Sharding: Backup
-
Sharded databases are backed up using user-defined periodic backup tasks.
-
Shards can store backup files locally (each shard using its own node machine storage) and/or remotely (all shards sending backup files to a common remote destination like an AWS S3 bucket).
-
Both Full and Incremental backups can be created for a sharded database.
-
A logical backup can be created for a sharded database and restored into either a sharded or a non-sharded database.
-
A snapshot backup cannot be created for a sharded database.
-
A manual one-time backup can be created for a sharded database.
-
In this page:
Backup
Sharded and Non-Sharded Backup Tasks
From a user's perspective, backing up a sharded database is done by defining and running a single backup task, just like it is done with a non-sharded database.
Behind the scenes, though, each shard backs up its own slice of the database independently from other shards.
Distributing the backup responsibility between the shards allows RavenDB to speed up the backup process and keep backup files in manageable proportions no matter what the overall database size is.
Non-Sharded DB Backup Tasks
- A complete replica of the database is kept by each cluster node.
- Any node can therefore be made responsible for backups by the cluster.
- The responsible node runs the backup task periodically to create a backup of the entire database.
Sharded DB Backup Tasks
- Each shard hosts a unique part of the database, so no single node can create a backup of the entire database.
- After a user defines a backup task, RavenDB automatically creates
one backup task per shard, based on the user-defined task.

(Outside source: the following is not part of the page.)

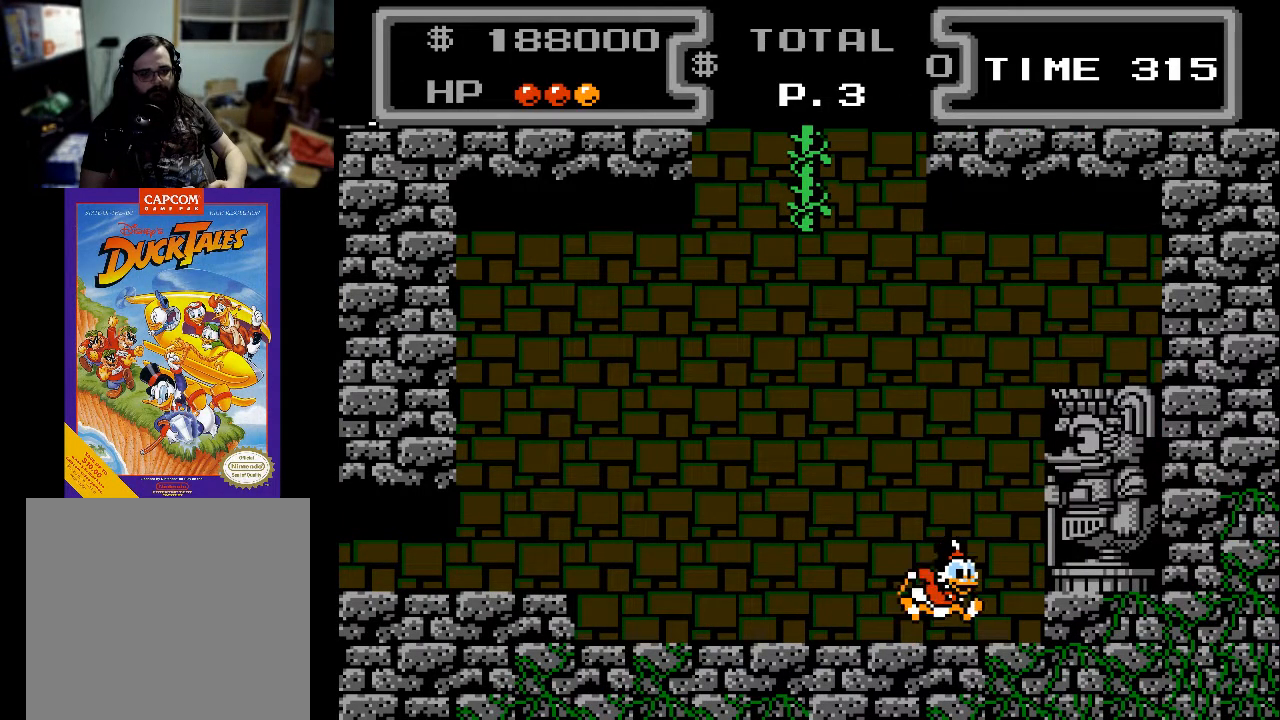
{"buttons": ["X", "DPAD_DOWN"], "events": [[33, "A", "down"], [100, "DPAD_DOWN", "down"], [133, "DPAD_RIGHT", "up"], [133, "X", "down"], [200, "A", "up"]]}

This operation is automatic and requires no additional actions from the user. - Each shard appoints one of its nodes responsible for the execution of the shard's backup task.
- Each shard backup task can keep the shard's database locally (on the shard machine), and/or remotely (on one or more cloud destinations).
- A backup task can store backups on multiple destinations, e.g. locally, on an S3 bucket, and on an Azure blob.
- To restore the entire database, the restore process is provided with the locations of the backup folders used by all shards.
- When restoring the database, the user doesn't have to restore all shard backups. It is possible, for example, to restore only one of the shards. Using this flexibility, a sharded database can easily be split into several databases.
Backup Storage: Local and Remote
Backup files can be stored locally and remotely.
Find a code example here.
-
Local Backup
A shard's backup task may keep backup data locally, using the node's local storage.Restoring backup files that were stored locally requires the user to provide the restore process with the location of the backup folder on each shard's node.
-
Remote location
Backups can also be kept remotely. All shards will transfer the backup files to a common location, using one of the currently supported platforms:- Azure Blob Storage
- Amazon S3 Storage
- Google Cloud Platform
Restoring backup files that were stored remotely requires the user to provide the restore process with each shard's backup folder location.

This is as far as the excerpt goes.